#### WHAT IS REQUIRED:
A complete answer includes every line below with the word "lines".

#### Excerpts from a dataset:
════════════════
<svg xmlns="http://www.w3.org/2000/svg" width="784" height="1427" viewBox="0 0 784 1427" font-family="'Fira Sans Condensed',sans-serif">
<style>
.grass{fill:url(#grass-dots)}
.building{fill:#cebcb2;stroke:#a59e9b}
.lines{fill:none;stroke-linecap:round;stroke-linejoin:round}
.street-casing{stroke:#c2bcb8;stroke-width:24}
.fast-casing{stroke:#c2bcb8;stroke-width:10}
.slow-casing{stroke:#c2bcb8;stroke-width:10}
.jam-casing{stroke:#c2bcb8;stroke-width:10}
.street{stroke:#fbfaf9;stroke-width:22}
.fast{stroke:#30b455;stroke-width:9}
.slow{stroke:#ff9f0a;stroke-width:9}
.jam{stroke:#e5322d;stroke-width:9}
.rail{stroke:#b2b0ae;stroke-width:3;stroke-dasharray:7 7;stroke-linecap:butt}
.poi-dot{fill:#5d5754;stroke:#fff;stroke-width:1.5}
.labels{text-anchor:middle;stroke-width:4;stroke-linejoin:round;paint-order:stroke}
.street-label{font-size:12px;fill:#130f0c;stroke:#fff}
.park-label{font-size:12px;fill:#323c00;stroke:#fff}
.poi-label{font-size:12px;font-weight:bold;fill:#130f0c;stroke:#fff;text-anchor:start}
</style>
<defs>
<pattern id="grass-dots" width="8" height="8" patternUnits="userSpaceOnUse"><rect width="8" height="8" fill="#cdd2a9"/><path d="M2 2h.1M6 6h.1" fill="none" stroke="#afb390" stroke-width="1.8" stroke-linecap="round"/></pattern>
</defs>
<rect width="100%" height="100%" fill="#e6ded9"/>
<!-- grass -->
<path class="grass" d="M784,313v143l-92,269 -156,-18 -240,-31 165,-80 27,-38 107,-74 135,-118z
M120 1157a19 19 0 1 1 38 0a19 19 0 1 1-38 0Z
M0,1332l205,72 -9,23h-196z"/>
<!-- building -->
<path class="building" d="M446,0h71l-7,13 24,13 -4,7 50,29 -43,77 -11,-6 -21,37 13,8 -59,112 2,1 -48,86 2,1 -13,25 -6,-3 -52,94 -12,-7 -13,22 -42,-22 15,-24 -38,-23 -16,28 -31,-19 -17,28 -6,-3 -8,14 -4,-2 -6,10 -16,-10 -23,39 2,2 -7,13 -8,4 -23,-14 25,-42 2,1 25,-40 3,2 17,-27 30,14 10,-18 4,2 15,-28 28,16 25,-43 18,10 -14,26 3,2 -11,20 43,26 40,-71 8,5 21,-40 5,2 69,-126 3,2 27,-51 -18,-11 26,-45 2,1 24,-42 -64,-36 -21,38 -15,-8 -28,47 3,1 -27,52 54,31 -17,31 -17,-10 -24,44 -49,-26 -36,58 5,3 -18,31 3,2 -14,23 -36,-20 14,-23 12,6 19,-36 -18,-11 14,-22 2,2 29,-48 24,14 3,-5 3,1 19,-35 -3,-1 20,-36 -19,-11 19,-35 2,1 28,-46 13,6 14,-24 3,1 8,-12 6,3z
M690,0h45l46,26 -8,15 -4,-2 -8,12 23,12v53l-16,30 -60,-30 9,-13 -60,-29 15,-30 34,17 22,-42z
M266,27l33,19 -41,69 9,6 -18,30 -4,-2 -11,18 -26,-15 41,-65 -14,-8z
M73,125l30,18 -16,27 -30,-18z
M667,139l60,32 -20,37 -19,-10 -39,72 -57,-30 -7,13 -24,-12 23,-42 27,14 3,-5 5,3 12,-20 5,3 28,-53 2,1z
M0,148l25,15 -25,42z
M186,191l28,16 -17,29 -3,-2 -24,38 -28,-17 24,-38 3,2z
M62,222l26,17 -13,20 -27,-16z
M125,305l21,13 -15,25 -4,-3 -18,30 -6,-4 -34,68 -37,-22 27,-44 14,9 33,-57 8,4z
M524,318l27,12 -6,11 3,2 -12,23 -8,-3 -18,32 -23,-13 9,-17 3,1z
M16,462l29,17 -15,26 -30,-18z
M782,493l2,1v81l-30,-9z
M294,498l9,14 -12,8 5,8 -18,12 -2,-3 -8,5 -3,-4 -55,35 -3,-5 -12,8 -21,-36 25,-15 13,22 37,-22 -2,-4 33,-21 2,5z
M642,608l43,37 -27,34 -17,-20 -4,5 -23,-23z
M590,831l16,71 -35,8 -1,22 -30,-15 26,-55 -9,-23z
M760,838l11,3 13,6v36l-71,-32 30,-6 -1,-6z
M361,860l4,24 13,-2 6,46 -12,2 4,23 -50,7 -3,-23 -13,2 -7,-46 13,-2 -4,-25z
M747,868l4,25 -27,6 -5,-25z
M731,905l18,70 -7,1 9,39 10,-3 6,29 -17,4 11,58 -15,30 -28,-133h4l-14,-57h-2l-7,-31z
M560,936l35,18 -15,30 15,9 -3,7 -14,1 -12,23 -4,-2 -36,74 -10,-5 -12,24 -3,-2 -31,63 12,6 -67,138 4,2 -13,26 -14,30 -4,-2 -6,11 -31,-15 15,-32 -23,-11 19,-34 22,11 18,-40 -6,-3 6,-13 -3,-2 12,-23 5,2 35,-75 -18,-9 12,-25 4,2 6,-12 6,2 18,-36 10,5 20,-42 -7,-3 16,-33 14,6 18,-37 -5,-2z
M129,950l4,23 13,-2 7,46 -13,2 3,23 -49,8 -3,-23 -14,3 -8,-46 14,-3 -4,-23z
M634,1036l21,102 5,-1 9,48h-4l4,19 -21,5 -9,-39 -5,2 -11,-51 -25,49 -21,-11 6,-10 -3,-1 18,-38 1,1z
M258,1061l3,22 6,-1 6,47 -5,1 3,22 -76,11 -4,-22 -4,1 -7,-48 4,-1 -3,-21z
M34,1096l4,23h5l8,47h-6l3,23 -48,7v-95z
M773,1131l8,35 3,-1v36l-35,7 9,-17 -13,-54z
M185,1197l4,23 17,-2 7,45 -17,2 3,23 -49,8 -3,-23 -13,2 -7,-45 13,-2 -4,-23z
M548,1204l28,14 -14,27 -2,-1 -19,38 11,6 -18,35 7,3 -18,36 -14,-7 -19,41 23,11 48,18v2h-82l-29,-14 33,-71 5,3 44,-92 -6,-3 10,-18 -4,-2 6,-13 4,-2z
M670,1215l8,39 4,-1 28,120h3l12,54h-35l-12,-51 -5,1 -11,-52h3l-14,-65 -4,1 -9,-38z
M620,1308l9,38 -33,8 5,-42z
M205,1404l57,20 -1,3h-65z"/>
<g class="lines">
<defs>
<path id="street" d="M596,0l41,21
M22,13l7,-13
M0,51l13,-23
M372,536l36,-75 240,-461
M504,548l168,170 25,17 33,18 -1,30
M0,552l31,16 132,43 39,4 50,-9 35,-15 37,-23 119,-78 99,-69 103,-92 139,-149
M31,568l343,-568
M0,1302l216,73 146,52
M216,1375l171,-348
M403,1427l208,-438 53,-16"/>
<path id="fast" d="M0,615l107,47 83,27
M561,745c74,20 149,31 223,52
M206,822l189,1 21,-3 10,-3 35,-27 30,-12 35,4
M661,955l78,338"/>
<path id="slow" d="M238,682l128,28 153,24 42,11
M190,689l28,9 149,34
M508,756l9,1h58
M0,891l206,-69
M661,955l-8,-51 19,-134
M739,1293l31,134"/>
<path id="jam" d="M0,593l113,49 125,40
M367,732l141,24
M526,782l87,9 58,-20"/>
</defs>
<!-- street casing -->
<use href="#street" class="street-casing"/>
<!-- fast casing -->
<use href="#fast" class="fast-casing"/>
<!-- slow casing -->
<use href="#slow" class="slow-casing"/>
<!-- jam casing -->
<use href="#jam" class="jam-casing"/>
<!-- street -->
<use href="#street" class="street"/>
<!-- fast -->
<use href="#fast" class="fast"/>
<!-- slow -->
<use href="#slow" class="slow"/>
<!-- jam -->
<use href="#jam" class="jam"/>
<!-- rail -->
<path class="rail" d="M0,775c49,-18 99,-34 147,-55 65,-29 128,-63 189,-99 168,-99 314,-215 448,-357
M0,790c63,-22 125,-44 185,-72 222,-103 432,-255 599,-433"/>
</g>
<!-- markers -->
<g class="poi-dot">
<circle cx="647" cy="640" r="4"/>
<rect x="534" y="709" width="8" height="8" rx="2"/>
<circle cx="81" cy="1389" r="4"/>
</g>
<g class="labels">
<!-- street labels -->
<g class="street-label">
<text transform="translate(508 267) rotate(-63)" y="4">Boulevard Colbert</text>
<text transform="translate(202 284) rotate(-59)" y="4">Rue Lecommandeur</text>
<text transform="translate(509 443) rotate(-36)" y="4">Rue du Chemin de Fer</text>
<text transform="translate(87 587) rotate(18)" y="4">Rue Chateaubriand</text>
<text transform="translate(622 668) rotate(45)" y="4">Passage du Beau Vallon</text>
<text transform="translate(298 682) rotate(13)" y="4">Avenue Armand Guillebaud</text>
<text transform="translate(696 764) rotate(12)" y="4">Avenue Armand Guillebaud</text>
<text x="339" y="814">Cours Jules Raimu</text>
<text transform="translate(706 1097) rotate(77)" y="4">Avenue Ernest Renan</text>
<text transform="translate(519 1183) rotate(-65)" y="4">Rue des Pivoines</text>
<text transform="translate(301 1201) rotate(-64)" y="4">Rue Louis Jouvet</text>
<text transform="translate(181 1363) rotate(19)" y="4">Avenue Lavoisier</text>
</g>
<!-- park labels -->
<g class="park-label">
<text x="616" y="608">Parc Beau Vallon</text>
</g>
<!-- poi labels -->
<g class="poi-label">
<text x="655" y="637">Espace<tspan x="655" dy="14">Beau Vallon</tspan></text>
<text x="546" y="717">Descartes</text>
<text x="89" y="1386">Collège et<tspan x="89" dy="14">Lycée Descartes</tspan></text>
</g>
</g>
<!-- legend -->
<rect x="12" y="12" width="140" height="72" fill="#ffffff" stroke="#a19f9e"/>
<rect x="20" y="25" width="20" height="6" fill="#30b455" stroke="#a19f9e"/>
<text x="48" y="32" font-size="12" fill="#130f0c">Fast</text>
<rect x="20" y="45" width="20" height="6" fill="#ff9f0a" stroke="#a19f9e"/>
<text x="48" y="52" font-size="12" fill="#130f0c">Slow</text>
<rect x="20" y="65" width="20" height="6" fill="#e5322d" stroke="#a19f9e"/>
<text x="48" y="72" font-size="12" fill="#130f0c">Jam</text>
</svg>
════════════════
#### YOUR SOLUTION:
.lines{fill:none;stroke-linecap:round;stroke-linejoin:round}
<g class="lines">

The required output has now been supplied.